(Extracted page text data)
════════════════
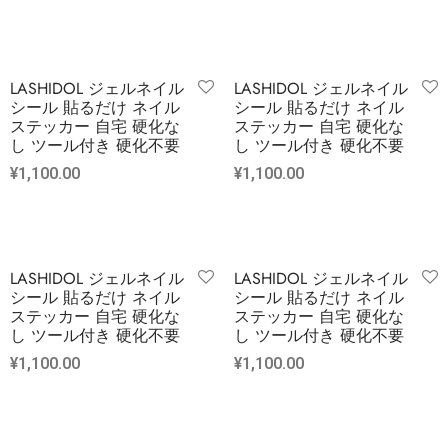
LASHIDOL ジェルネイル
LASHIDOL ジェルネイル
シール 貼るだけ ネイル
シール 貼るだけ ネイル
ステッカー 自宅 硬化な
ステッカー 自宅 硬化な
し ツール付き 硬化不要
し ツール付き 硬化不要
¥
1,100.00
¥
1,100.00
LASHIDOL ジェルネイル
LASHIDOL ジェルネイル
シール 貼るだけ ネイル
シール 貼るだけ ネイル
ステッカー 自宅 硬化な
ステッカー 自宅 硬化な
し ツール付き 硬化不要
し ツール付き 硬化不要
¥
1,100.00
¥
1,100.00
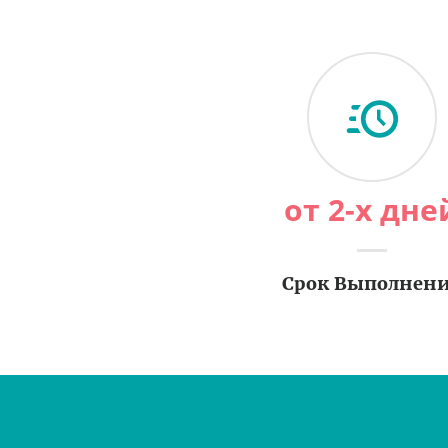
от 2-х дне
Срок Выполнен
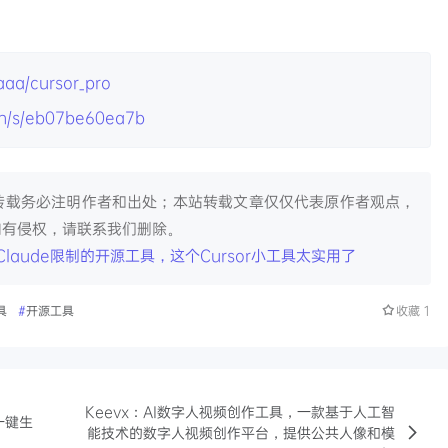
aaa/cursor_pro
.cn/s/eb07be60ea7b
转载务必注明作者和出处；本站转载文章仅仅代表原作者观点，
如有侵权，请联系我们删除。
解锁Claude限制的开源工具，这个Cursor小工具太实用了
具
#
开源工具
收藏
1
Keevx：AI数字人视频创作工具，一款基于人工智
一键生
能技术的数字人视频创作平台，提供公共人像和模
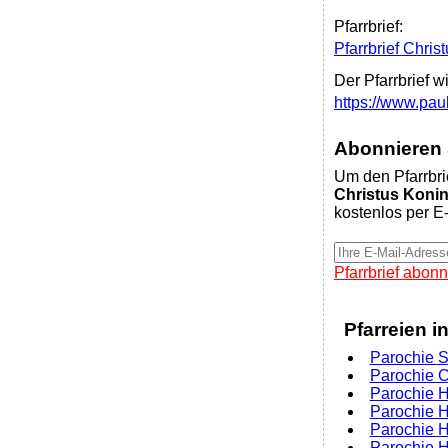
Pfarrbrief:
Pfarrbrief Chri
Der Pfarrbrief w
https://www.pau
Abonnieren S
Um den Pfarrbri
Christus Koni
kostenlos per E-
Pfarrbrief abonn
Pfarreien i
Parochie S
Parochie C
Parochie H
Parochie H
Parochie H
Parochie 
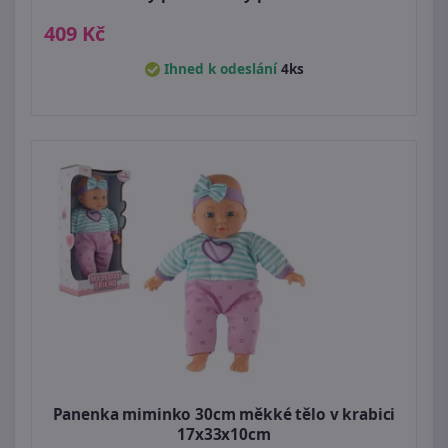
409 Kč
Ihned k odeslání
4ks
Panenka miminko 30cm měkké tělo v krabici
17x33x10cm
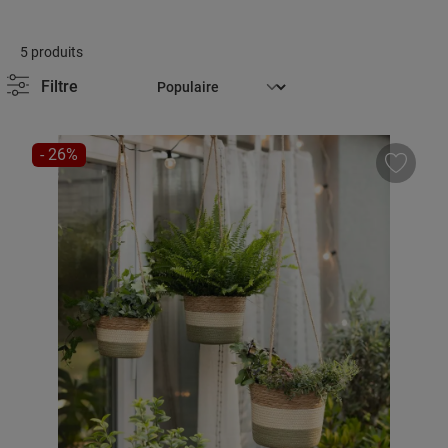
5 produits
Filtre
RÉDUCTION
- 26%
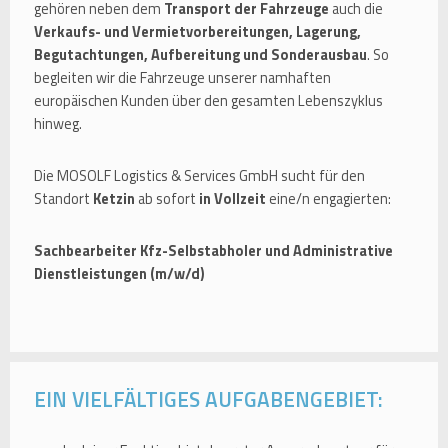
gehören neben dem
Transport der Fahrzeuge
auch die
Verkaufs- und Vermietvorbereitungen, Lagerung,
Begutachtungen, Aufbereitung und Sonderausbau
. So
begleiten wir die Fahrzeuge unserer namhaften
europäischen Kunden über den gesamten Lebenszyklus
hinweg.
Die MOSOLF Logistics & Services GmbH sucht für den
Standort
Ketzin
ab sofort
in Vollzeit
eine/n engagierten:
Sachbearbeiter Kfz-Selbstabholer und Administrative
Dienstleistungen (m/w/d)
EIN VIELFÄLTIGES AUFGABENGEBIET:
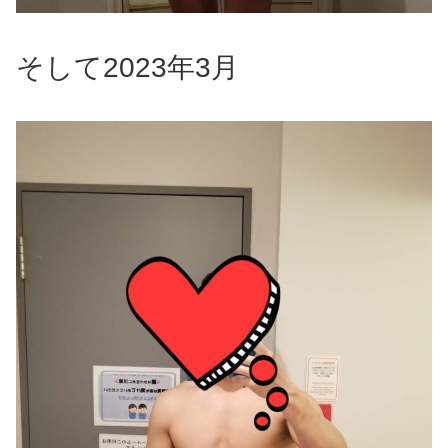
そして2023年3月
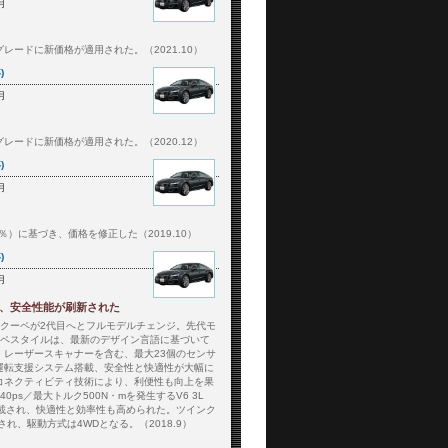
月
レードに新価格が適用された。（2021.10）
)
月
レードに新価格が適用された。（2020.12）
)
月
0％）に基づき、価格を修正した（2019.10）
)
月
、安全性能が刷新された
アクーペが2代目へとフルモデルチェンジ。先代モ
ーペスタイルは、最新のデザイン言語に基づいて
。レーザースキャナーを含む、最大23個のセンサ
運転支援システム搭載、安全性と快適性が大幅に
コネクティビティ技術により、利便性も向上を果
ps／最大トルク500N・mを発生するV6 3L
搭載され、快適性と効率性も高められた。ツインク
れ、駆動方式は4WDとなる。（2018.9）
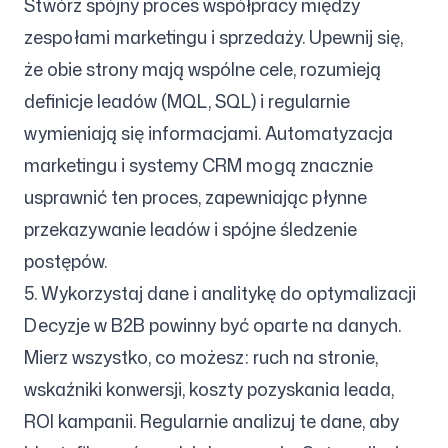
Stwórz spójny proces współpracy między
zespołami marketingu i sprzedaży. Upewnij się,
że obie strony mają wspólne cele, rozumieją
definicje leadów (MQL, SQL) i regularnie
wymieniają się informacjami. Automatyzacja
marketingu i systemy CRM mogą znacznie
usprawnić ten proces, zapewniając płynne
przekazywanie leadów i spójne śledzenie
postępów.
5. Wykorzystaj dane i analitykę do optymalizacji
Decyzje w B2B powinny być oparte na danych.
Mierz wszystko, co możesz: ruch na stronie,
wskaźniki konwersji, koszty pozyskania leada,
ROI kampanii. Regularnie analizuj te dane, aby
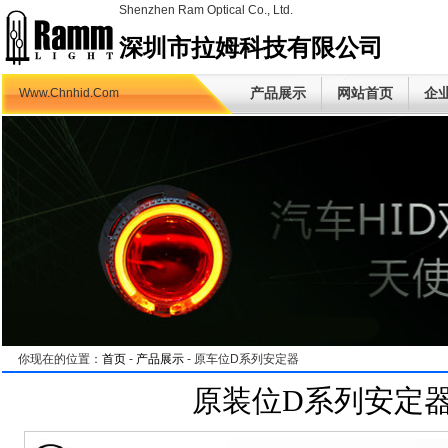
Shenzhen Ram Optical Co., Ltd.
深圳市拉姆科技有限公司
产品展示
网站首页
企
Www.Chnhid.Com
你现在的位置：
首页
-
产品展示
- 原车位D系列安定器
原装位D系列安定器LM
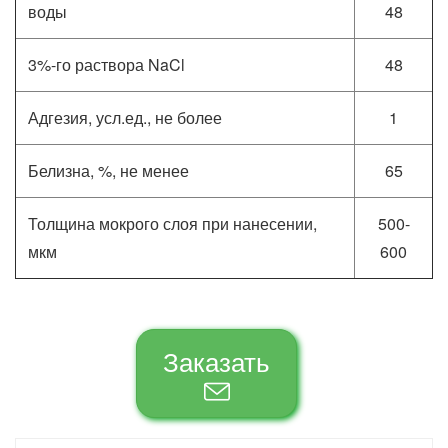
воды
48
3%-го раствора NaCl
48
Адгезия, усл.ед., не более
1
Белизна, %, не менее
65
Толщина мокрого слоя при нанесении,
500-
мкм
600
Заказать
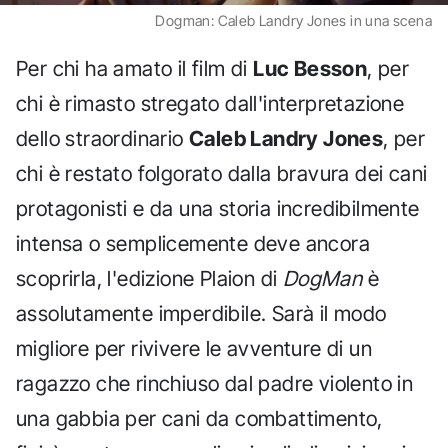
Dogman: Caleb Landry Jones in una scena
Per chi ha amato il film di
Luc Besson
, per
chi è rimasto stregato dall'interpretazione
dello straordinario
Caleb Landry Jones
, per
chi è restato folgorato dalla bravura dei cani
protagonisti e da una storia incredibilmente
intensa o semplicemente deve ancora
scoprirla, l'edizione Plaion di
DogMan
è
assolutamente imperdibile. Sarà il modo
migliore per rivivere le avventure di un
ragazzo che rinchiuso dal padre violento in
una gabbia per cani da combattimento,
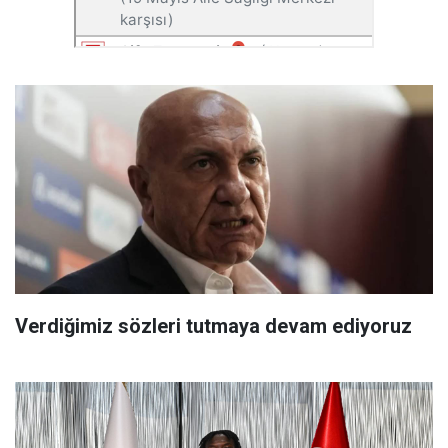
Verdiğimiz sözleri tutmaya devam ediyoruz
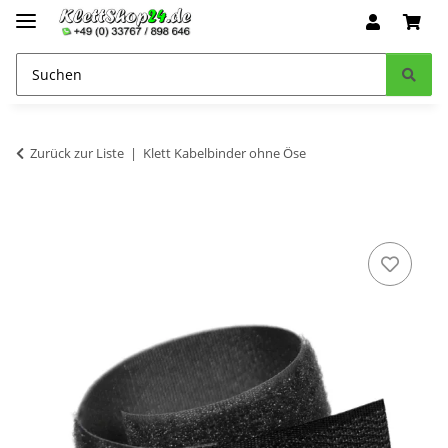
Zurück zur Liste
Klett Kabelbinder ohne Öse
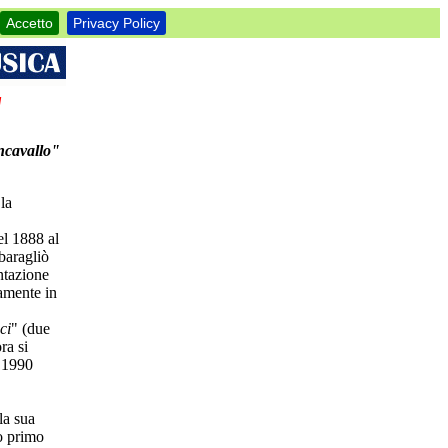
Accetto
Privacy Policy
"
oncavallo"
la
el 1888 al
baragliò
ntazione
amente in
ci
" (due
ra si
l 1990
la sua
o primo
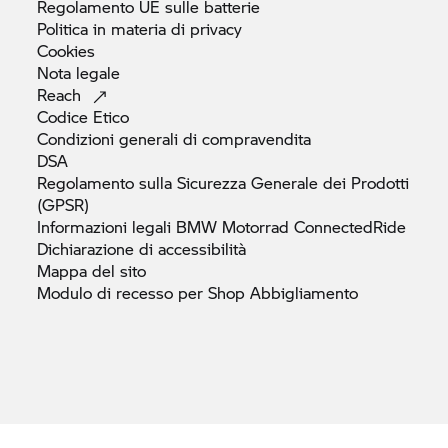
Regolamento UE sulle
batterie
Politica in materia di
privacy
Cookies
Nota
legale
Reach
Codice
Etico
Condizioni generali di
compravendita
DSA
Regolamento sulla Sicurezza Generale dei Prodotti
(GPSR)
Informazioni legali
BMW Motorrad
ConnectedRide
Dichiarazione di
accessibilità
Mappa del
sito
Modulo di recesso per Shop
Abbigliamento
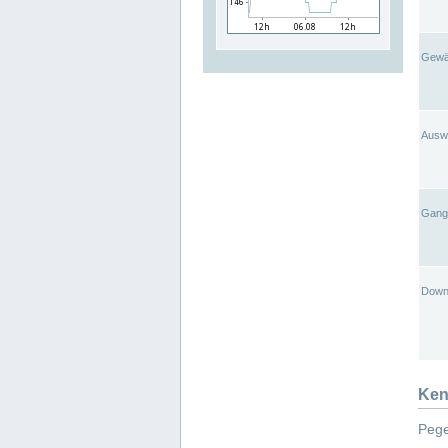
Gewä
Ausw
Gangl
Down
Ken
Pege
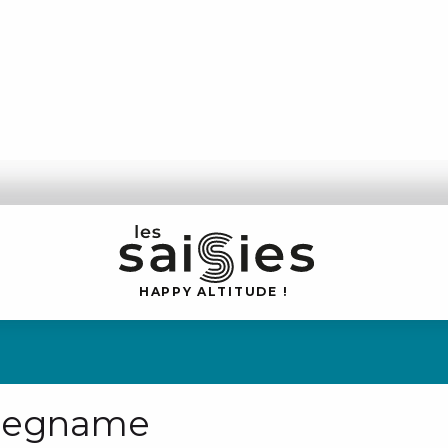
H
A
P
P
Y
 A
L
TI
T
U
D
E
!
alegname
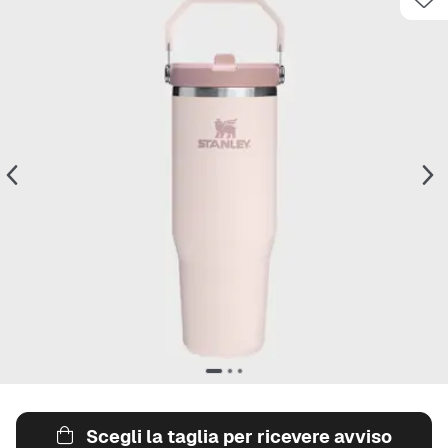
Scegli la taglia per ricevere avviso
════════════════
THE TASK
Please give back every line above exactly as it stands, without pictures.

OUTPUT
LASHIDOL ジェルネイル
LASHIDOL ジェルネイル
シール 貼るだけ ネイル
シール 貼るだけ ネイル
ステッカー 自宅 硬化な
ステッカー 自宅 硬化な
し ツール付き 硬化不要
し ツール付き 硬化不要
¥
1,100.00
¥
1,100.00
LASHIDOL ジェルネイル
LASHIDOL ジェルネイル
シール 貼るだけ ネイル
シール 貼るだけ ネイル
ステッカー 自宅 硬化な
ステッカー 自宅 硬化な
し ツール付き 硬化不要
し ツール付き 硬化不要
¥
1,100.00
¥
1,100.00
от 2-х дне
Срок Выполнен
aaa/cursor_pro
.cn/s/eb07be60ea7b
转载务必注明作者和出处；本站转载文章仅仅代表原作者观点，
如有侵权，请联系我们删除。
解锁Claude限制的开源工具，这个Cursor小工具太实用了
具
#
开源工具
收藏
1
Keevx：AI数字人视频创作工具，一款基于人工智
一键生
能技术的数字人视频创作平台，提供公共人像和模
Pfarrbrief:
Pfarrbrief Chri
Der Pfarrbrief w
https://www.pau
Abonnieren S
Um den Pfarrbri
Christus Koni
kostenlos per E-
Pfarrbrief abonn
Pfarreien i
Parochie S
Parochie C
Parochie H
Parochie H
Parochie H
Parochie 
409 Kč
Ihned k odeslání
4ks
Panenka miminko 30cm měkké tělo v krabici
17x33x10cm
5 produits
Filtre
RÉDUCTION
- 26%
gehören neben dem
Transport der Fahrzeuge
auch die
Verkaufs- und Vermietvorbereitungen, Lagerung,
Begutachtungen, Aufbereitung und Sonderausbau
. So
begleiten wir die Fahrzeuge unserer namhaften
europäischen Kunden über den gesamten Lebenszyklus
hinweg.
Die MOSOLF Logistics & Services GmbH sucht für den
Standort
Ketzin
ab sofort
in Vollzeit
eine/n engagierten:
Sachbearbeiter Kfz-Selbstabholer und Administrative
Dienstleistungen (m/w/d)
EIN VIELFÄLTIGES AUFGABENGEBIET:
そして2023年3月
月
レードに新価格が適用された。（2021.10）
)
月
レードに新価格が適用された。（2020.12）
)
月
0％）に基づき、価格を修正した（2019.10）
)
月
、安全性能が刷新された
アクーペが2代目へとフルモデルチェンジ。先代モ
ーペスタイルは、最新のデザイン言語に基づいて
。レーザースキャナーを含む、最大23個のセンサ
運転支援システム搭載、安全性と快適性が大幅に
コネクティビティ技術により、利便性も向上を果
ps／最大トルク500N・mを発生するV6 3L
搭載され、快適性と効率性も高められた。ツインク
れ、駆動方式は4WDとなる。（2018.9）
Stwórz spójny proces współpracy między
zespołami marketingu i sprzedaży. Upewnij się,
że obie strony mają wspólne cele, rozumieją
definicje leadów (MQL, SQL) i regularnie
wymieniają się informacjami. Automatyzacja
marketingu i systemy CRM mogą znacznie
usprawnić ten proces, zapewniając płynne
przekazywanie leadów i spójne śledzenie
postępów.
5. Wykorzystaj dane i analitykę do optymalizacji
Decyzje w B2B powinny być oparte na danych.
Mierz wszystko, co możesz: ruch na stronie,
wskaźniki konwersji, koszty pozyskania leada,
ROI kampanii. Regularnie analizuj te dane, aby
Shenzhen Ram Optical Co., Ltd.
深圳市拉姆科技有限公司
产品展示
网站首页
企
Www.Chnhid.Com
你现在的位置：
首页
-
产品展示
- 原车位D系列安定器
原装位D系列安定器LM
воды
48
3%-го раствора NaCl
48
Адгезия, усл.ед., не более
1
Белизна, %, не менее
65
Толщина мокрого слоя при нанесении,
500-
мкм
600
Заказать
Dogman: Caleb Landry Jones in una scena
Per chi ha amato il film di
Luc Besson
, per
chi è rimasto stregato dall'interpretazione
dello straordinario
Caleb Landry Jones
, per
chi è restato folgorato dalla bravura dei cani
protagonisti e da una storia incredibilmente
intensa o semplicemente deve ancora
scoprirla, l'edizione Plaion di
DogMan
è
assolutamente imperdibile. Sarà il modo
migliore per rivivere le avventure di un
ragazzo che rinchiuso dal padre violento in
una gabbia per cani da combattimento,
Verdiğimiz sözleri tutmaya devam ediyoruz
Zurück zur Liste
Klett Kabelbinder ohne Öse
Accetto
Privacy Policy
"
oncavallo"
la
el 1888 al
baragliò
ntazione
amente in
ci
" (due
ra si
l 1990
la sua
o primo
Regolamento UE sulle
batterie
Politica in materia di
privacy
Cookies
Nota
legale
Reach
Codice
Etico
Condizioni generali di
compravendita
DSA
Regolamento sulla Sicurezza Generale dei Prodotti
(GPSR)
Informazioni legali
BMW Motorrad
ConnectedRide
Dichiarazione di
accessibilità
Mappa del
sito
Modulo di recesso per Shop
Abbigliamento
Gewä
Ausw
Gangl
Down
Ken
Pege
H
A
P
P
Y
 A
L
TI
T
U
D
E
!
alegname
Scegli la taglia per ricevere avviso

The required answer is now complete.